## Records excerpted from a collection
··········

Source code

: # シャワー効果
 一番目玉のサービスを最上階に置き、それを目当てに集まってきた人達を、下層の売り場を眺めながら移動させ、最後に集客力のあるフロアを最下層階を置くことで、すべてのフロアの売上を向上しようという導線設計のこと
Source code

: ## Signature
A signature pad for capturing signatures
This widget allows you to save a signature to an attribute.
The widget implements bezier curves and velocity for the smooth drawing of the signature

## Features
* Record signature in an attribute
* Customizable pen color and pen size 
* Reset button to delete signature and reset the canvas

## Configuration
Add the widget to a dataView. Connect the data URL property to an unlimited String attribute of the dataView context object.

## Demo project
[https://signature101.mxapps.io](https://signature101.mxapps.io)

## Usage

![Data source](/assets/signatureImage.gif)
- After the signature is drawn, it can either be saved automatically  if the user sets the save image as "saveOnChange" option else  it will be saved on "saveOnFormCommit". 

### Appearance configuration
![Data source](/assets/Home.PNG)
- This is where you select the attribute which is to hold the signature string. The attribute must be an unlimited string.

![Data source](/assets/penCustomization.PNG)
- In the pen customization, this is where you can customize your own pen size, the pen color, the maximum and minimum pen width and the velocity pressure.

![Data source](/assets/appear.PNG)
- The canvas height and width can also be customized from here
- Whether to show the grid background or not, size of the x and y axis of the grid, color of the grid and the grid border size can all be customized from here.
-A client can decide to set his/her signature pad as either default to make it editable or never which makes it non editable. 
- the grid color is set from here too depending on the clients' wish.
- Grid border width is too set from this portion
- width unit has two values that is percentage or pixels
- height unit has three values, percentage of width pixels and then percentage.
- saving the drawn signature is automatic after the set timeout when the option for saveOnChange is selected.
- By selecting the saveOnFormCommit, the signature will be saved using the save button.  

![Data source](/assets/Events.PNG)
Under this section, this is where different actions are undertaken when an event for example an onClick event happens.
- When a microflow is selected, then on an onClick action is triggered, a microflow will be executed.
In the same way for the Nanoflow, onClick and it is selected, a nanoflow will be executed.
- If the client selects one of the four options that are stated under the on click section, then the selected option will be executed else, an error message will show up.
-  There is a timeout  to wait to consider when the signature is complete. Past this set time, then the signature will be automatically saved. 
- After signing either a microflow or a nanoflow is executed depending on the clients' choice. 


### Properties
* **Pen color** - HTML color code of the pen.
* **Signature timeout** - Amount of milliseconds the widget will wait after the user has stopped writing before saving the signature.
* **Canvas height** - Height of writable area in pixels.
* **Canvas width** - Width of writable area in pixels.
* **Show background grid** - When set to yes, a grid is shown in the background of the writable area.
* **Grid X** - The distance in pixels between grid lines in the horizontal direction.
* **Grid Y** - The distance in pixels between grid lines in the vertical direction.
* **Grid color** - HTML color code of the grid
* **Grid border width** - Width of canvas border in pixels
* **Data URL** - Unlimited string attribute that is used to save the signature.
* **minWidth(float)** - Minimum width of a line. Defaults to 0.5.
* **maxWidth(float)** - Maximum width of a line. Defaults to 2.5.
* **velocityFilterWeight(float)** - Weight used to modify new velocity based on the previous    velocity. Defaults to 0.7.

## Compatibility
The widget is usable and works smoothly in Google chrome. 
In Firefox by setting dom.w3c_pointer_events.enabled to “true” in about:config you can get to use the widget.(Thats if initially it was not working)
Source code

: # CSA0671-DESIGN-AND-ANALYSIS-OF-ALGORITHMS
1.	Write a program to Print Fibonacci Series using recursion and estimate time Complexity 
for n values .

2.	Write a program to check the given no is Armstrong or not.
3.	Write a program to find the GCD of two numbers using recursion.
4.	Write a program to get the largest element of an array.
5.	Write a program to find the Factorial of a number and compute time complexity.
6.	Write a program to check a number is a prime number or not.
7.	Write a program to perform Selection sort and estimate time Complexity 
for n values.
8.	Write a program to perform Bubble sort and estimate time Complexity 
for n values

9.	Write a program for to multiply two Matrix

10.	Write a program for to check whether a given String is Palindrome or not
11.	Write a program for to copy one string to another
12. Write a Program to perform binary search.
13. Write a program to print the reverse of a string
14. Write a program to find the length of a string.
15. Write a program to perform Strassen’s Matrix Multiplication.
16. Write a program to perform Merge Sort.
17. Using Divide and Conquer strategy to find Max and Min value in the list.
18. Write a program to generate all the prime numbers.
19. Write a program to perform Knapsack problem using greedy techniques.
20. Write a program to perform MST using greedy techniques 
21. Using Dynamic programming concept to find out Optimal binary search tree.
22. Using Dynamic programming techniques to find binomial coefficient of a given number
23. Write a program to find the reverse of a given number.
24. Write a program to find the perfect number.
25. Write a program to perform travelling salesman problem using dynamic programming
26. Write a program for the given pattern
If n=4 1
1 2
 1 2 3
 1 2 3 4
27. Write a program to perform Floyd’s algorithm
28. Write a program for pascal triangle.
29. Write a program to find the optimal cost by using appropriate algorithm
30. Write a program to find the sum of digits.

··········

Whenever a line of the entries contains "section", it counts toward the total; state that total alone.

2